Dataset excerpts
────────────────

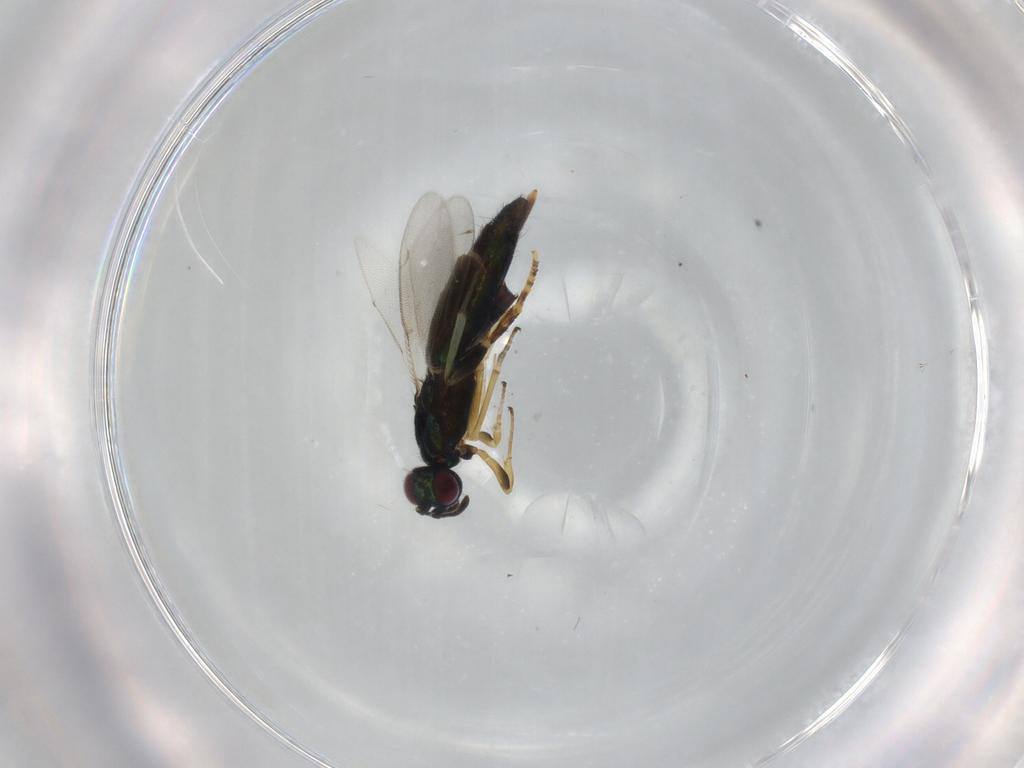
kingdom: Animalia
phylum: Arthropoda
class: Insecta
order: Hymenoptera
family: Eupelmidae
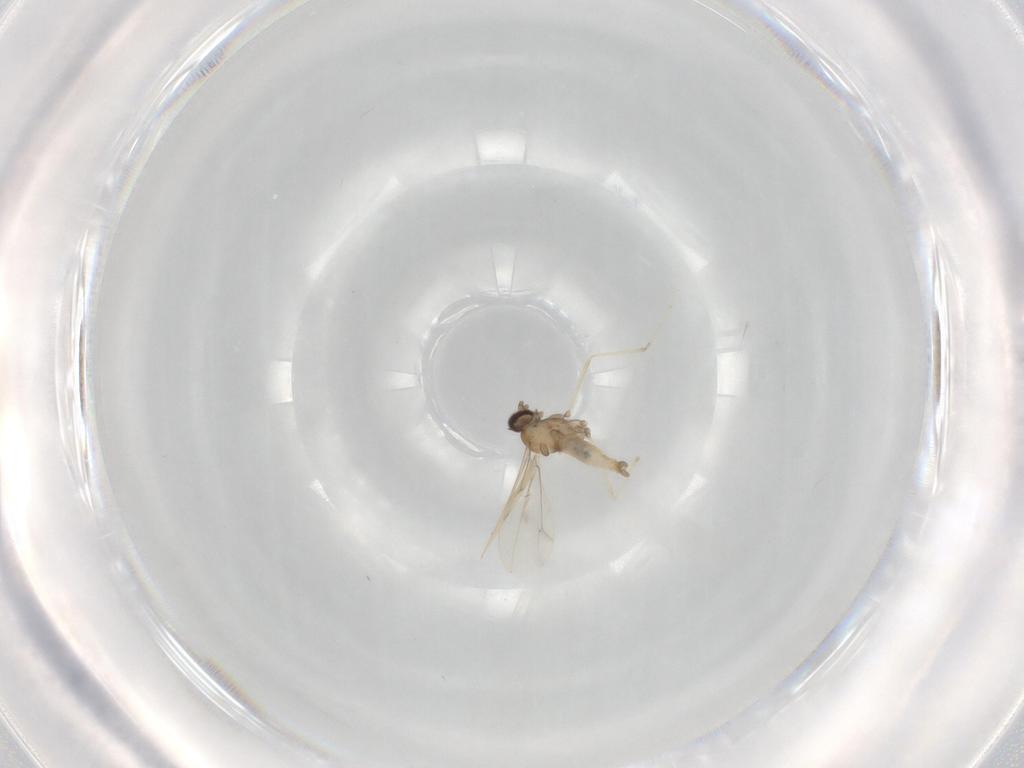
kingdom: Animalia
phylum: Arthropoda
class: Insecta
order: Diptera
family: Cecidomyiidae
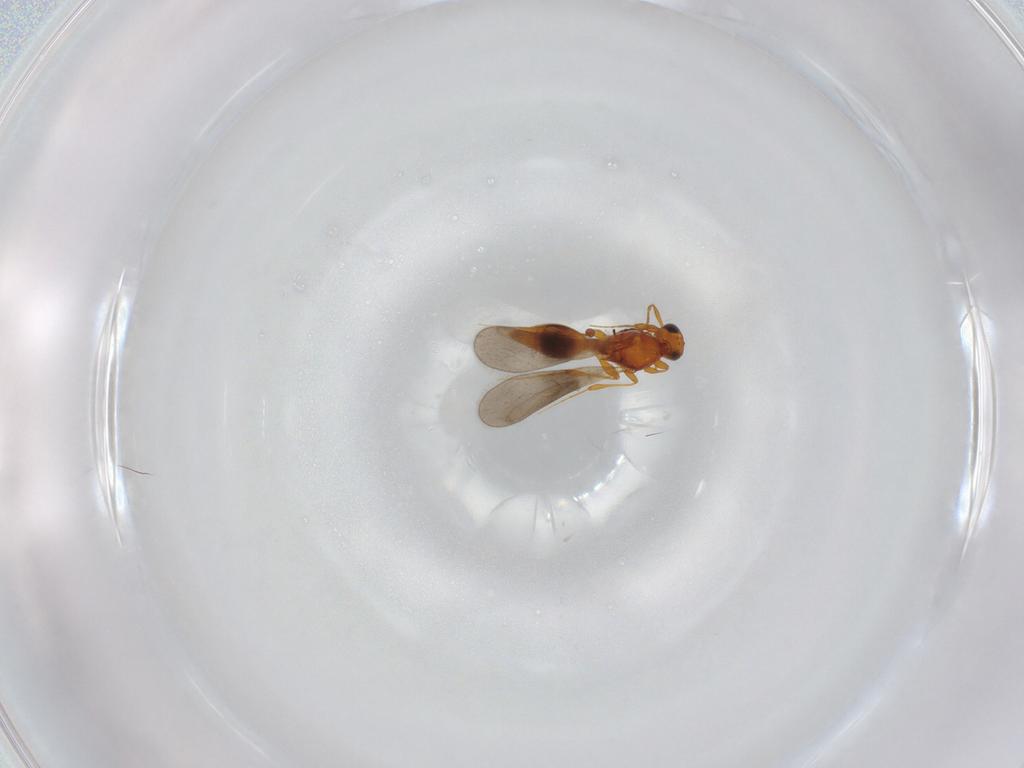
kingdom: Animalia
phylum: Arthropoda
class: Insecta
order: Hymenoptera
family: Platygastridae
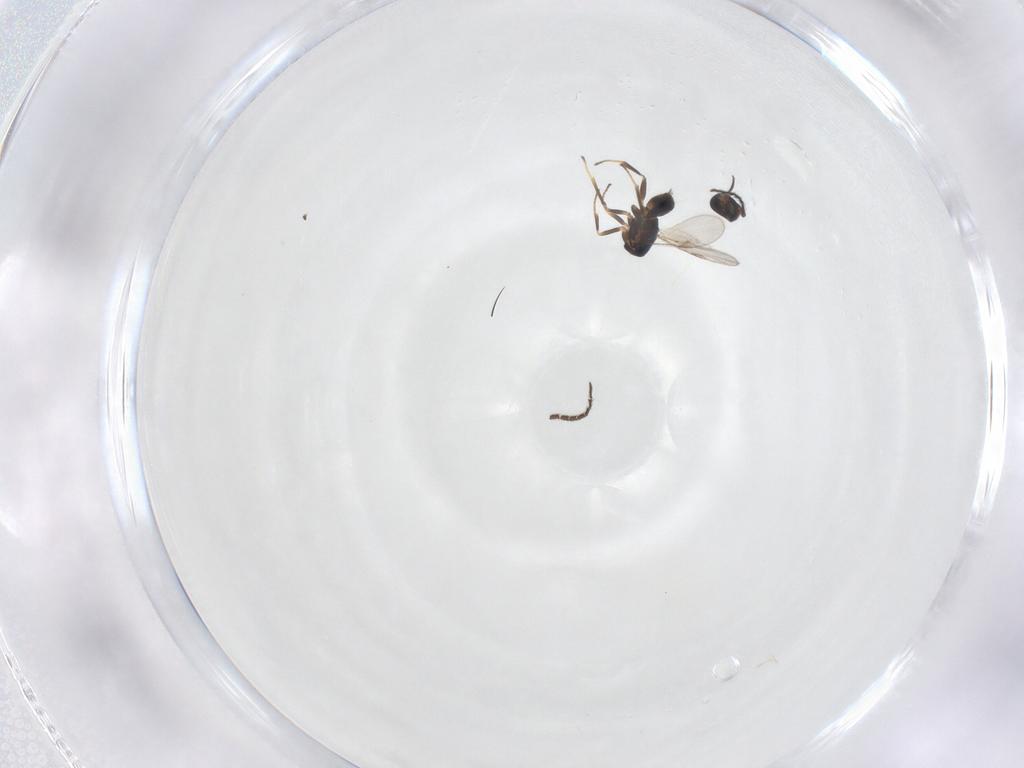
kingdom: Animalia
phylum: Arthropoda
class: Insecta
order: Hymenoptera
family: Encyrtidae
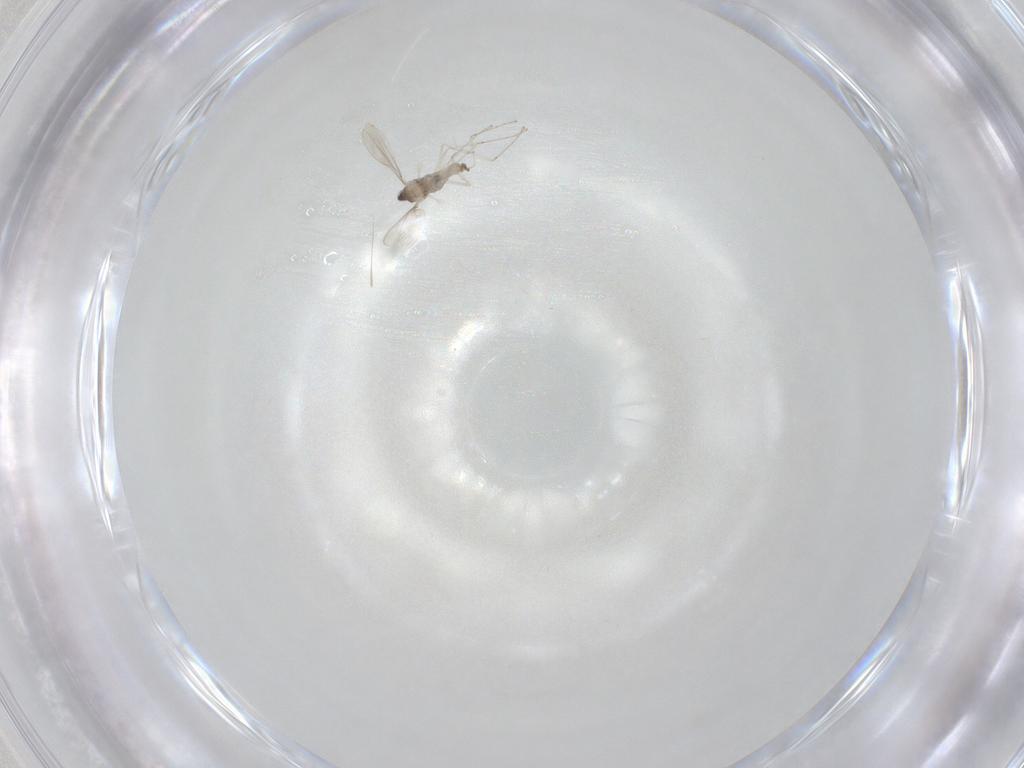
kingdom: Animalia
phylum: Arthropoda
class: Insecta
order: Diptera
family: Cecidomyiidae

────────────────

Reproduce, word for word, every taxonomy line in the records above, leaving out the pictures.

kingdom: Animalia
phylum: Arthropoda
class: Insecta
order: Hymenoptera
family: Eupelmidae
kingdom: Animalia
phylum: Arthropoda
class: Insecta
order: Diptera
family: Cecidomyiidae
kingdom: Animalia
phylum: Arthropoda
class: Insecta
order: Hymenoptera
family: Platygastridae
kingdom: Animalia
phylum: Arthropoda
class: Insecta
order: Hymenoptera
family: Encyrtidae
kingdom: Animalia
phylum: Arthropoda
class: Insecta
order: Diptera
family: Cecidomyiidae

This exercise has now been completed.